As Forças Armadas dos EUA declararam ter concluído uma operação na qual caças atacaram defesas aéreas iranianas, estações de controle terrestre e locais de radar próximos ao Estreito de Ormuz. Em resposta, a Guarda Revolucionária Islâmica do Irã lançou mísseis contra quatro alvos americanos, incluindo abrigos de caças F-35 e um centro de comando militar na Base Aérea de Al-Azraq, na Jordânia.

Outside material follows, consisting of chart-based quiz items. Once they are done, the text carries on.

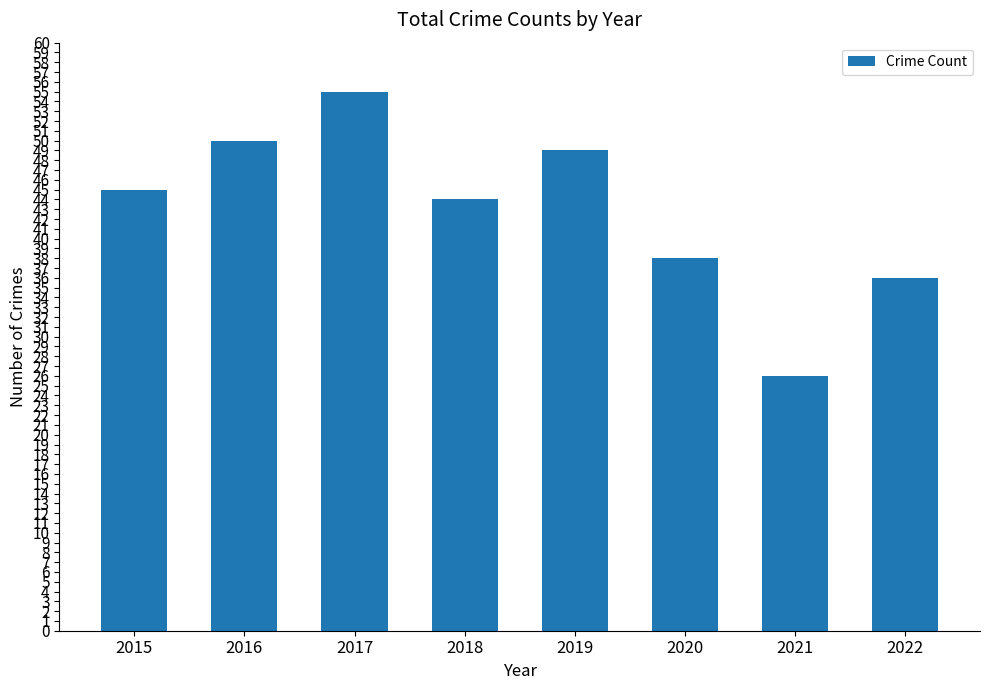

True or false: the data shows 10 at 2015.

False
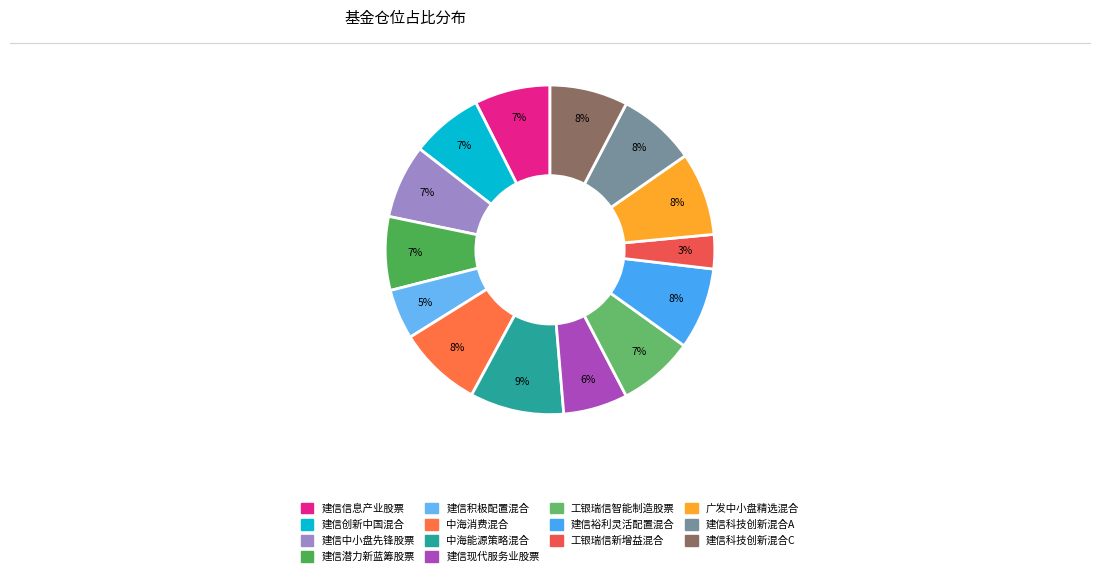

Do 广发中小盘精选混合 and 工银瑞信新增益混合 together represent more than half of the pie?

No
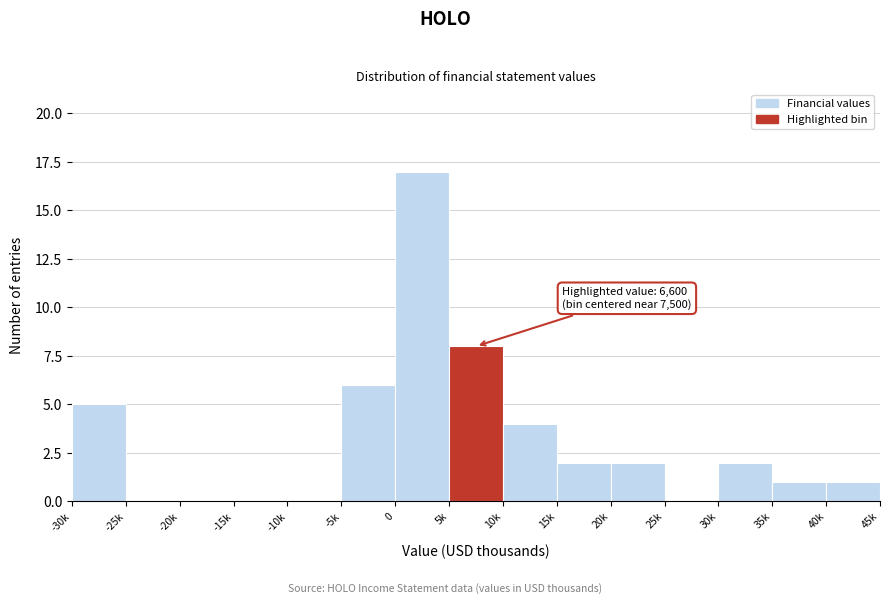

Reading left to right, transcribe all the data shown in this chart.

-30k=5	-25k=0	-20k=0	-15k=0	-10k=0	-5k=6	0=17	5k=8	10k=4	15k=2	20k=2	25k=0	30k=2	35k=1	40k=1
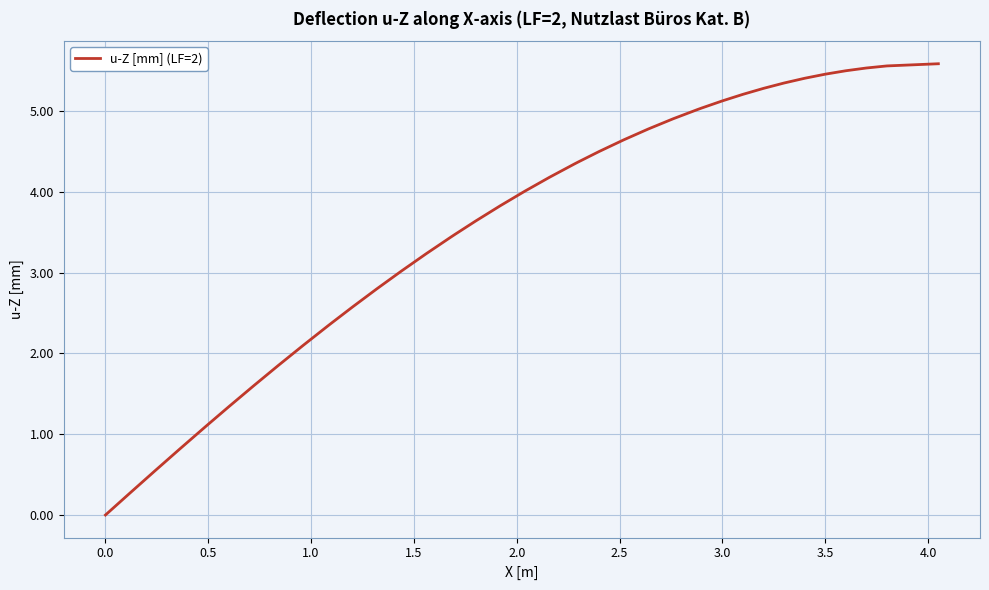

What is the greatest value displayed?

5.6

O Irã também afirmou ter disparado drones contra a principal base naval dos EUA no Oriente Médio, localizada no Bahrein, e atacado a base aérea de Ali Al Salem, no Kuwait. Os ataques ocorreram após a queda do helicóptero Apache, cujos pilotos foram resgatados. Um oficial americano disse que indícios iniciais apontam para colisão com um drone Shahed, e o Centcom avalia se o acidente foi intencional.
Apesar da escalada, os preços do petróleo apresentaram pouca variação na quarta-feira, com o Brent caindo 0,1%, para US$ 91,37 o barril. As negociações indiretas, conduzidas por intermediários do Paquistão, continuam, mas persistem pontos de atrito, como a exigência iraniana de descongelamento de mais de US$ 10 bilhões em fundos retidos.